• _Task goal_
Search the data below for the string "seitsemälletredekiljoonalle". Extract every line that contains it.
BEGIN Provided entries
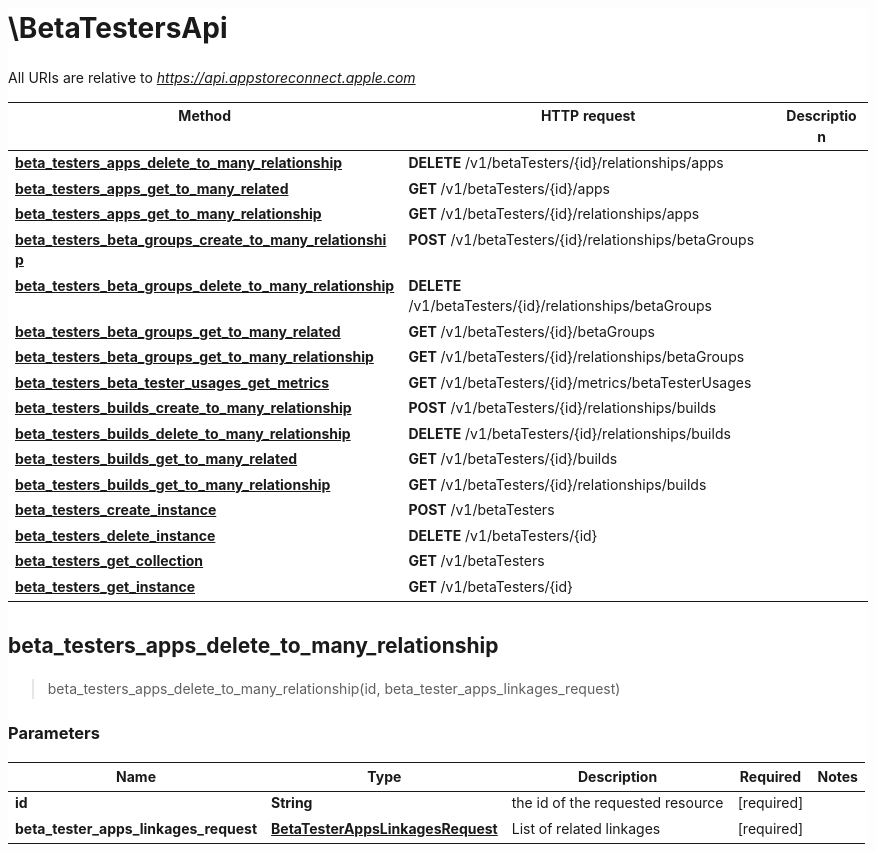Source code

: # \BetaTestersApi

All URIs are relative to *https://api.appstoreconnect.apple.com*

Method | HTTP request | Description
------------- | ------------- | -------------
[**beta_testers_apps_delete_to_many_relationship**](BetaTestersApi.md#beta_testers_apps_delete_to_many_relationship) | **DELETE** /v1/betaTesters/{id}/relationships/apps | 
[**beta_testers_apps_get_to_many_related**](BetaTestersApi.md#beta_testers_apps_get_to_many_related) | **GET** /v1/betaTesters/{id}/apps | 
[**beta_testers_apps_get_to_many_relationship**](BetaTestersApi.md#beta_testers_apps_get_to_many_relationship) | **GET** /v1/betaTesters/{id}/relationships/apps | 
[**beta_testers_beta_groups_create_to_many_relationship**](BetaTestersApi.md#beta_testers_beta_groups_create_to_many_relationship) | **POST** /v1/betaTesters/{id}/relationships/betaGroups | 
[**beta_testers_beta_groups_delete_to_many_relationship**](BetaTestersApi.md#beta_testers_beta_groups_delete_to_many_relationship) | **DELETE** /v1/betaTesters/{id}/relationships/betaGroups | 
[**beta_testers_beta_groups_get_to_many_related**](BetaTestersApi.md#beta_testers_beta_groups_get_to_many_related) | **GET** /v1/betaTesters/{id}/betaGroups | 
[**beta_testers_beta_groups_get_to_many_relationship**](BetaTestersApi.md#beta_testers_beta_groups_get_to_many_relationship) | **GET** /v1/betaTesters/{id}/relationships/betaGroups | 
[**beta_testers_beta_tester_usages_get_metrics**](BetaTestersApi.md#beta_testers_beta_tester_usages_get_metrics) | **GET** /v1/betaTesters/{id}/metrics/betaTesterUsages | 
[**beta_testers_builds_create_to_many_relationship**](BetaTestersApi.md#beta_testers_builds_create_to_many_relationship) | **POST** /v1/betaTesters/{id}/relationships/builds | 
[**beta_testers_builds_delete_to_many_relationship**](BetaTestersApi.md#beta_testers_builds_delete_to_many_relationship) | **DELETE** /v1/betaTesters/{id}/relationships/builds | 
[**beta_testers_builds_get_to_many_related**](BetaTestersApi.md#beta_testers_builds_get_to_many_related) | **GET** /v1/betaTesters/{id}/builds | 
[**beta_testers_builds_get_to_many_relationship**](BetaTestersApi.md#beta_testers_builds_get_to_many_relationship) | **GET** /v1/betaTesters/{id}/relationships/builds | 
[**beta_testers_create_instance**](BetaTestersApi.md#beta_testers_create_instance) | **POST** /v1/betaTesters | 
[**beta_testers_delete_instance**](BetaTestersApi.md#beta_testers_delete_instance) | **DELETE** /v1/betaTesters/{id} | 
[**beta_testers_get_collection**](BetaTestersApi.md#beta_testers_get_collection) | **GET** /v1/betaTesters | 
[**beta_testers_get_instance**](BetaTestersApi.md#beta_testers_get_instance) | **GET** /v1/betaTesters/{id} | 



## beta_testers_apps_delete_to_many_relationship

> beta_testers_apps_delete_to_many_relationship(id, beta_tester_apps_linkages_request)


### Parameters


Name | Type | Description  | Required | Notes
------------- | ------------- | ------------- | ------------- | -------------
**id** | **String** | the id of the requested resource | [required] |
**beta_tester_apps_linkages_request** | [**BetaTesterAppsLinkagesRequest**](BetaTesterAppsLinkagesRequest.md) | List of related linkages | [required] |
END Provided entries
BEGIN Provided entries
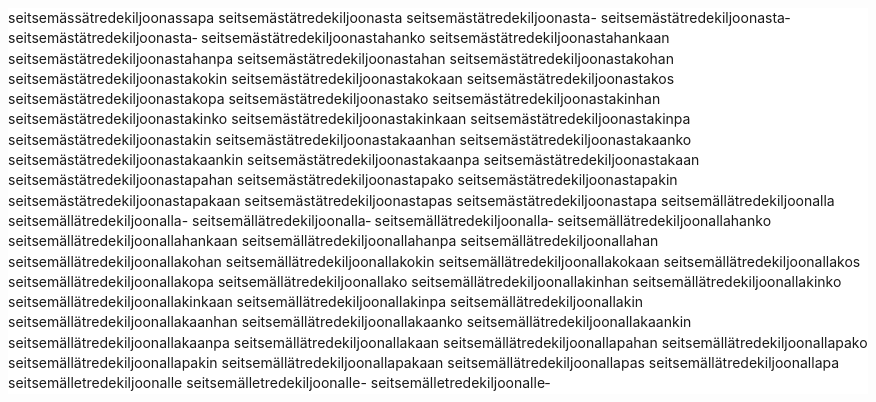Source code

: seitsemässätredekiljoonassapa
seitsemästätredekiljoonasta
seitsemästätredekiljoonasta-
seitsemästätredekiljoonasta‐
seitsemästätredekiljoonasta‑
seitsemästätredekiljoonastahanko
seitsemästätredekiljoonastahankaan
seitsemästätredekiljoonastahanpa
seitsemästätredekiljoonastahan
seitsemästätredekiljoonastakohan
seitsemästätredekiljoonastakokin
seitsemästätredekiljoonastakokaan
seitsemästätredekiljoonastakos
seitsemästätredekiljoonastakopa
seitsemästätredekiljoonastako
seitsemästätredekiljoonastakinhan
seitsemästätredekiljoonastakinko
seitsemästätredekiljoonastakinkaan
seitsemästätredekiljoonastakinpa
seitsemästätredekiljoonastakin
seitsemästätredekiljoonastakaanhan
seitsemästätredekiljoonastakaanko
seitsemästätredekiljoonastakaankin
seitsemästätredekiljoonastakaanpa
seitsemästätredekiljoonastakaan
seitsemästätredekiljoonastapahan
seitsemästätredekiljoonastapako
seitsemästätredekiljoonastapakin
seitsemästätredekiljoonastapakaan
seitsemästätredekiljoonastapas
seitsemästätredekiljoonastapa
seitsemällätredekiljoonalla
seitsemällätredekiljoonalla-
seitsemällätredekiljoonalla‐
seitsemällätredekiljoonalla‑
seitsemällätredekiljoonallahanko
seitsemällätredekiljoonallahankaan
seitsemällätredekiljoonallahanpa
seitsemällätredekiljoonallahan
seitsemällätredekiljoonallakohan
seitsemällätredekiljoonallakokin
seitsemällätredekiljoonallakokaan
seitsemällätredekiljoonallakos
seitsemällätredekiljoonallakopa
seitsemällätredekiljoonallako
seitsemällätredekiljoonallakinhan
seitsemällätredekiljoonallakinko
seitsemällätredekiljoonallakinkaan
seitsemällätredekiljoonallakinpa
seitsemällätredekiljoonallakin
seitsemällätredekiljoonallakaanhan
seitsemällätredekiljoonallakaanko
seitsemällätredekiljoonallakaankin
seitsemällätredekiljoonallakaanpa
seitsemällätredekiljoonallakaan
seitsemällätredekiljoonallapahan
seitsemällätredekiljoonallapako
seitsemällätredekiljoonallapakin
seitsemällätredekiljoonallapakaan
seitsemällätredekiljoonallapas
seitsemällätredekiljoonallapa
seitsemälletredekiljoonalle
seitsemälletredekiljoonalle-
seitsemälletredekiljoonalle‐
END Provided entries
• _Exercise response_
seitsemälletredekiljoonalle
seitsemälletredekiljoonalle-
seitsemälletredekiljoonalle‐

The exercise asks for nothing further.